Segment Start: Source information

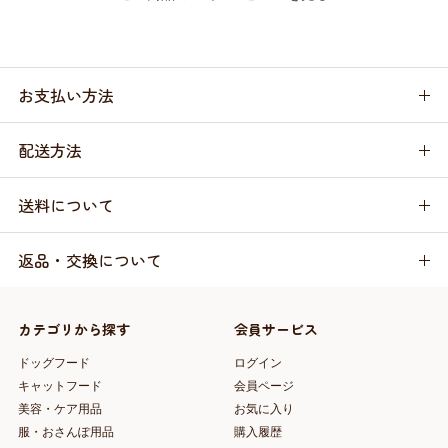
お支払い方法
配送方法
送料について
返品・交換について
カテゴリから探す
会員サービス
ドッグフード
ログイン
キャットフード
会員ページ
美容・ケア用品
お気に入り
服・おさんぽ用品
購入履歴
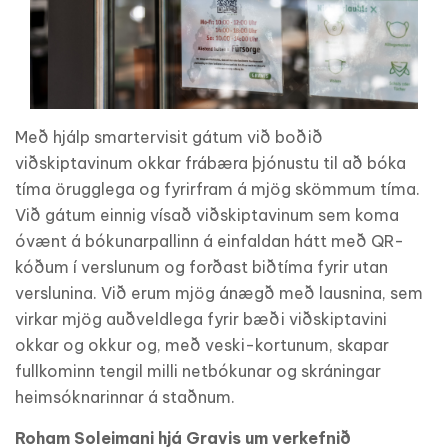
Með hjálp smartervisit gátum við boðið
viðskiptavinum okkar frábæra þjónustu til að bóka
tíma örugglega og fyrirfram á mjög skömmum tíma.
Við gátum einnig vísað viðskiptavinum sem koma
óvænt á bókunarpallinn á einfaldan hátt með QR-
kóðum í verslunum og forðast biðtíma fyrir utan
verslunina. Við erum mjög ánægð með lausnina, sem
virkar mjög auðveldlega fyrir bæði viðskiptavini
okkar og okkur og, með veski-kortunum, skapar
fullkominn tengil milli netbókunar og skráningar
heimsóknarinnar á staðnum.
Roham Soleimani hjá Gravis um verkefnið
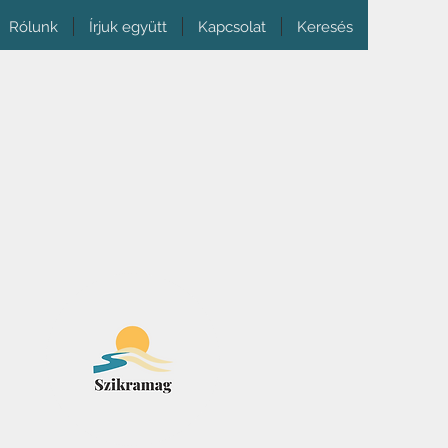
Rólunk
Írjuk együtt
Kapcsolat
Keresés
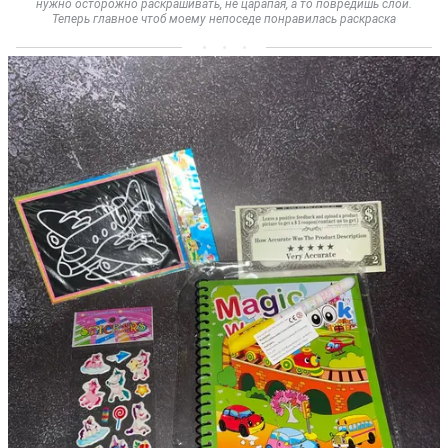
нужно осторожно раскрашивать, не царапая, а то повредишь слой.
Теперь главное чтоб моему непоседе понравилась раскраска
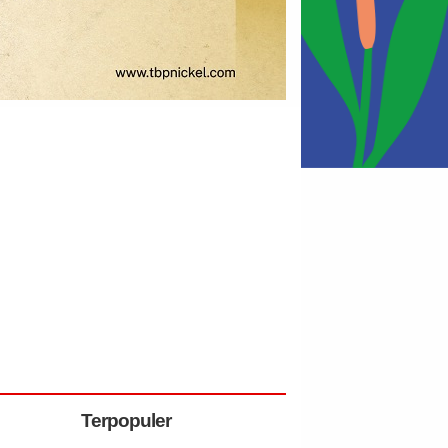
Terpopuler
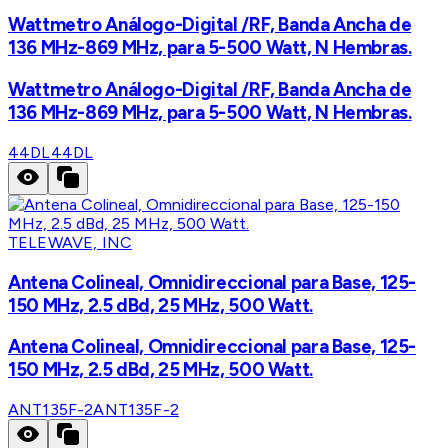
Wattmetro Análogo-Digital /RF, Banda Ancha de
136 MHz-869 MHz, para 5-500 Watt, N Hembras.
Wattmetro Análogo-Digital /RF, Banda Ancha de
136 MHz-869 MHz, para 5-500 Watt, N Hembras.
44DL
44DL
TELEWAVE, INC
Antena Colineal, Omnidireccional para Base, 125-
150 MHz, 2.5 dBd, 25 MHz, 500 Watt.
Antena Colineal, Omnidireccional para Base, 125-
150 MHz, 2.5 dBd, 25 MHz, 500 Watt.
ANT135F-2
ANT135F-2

Segment End: Source information

■ **To-do item**
Quote each record exactly as it stands, minus the pictures.

■ **Exercise solution**
お支払い方法
配送方法
送料について
返品・交換について
カテゴリから探す
会員サービス
ドッグフード
ログイン
キャットフード
会員ページ
美容・ケア用品
お気に入り
服・おさんぽ用品
購入履歴
Með hjálp smartervisit gátum við boðið
viðskiptavinum okkar frábæra þjónustu til að bóka
tíma örugglega og fyrirfram á mjög skömmum tíma.
Við gátum einnig vísað viðskiptavinum sem koma
óvænt á bókunarpallinn á einfaldan hátt með QR-
kóðum í verslunum og forðast biðtíma fyrir utan
verslunina. Við erum mjög ánægð með lausnina, sem
virkar mjög auðveldlega fyrir bæði viðskiptavini
okkar og okkur og, með veski-kortunum, skapar
fullkominn tengil milli netbókunar og skráningar
heimsóknarinnar á staðnum.
Roham Soleimani hjá Gravis um verkefnið
Rólunk
Írjuk együtt
Kapcsolat
Keresés
нужно осторожно раскрашивать, не царапая, а то повредишь слой.
Теперь главное чтоб моему непоседе понравилась раскраска
Terpopuler
Wattmetro Análogo-Digital /RF, Banda Ancha de
136 MHz-869 MHz, para 5-500 Watt, N Hembras.
Wattmetro Análogo-Digital /RF, Banda Ancha de
136 MHz-869 MHz, para 5-500 Watt, N Hembras.
44DL
44DL
TELEWAVE, INC
Antena Colineal, Omnidireccional para Base, 125-
150 MHz, 2.5 dBd, 25 MHz, 500 Watt.
Antena Colineal, Omnidireccional para Base, 125-
150 MHz, 2.5 dBd, 25 MHz, 500 Watt.
ANT135F-2
ANT135F-2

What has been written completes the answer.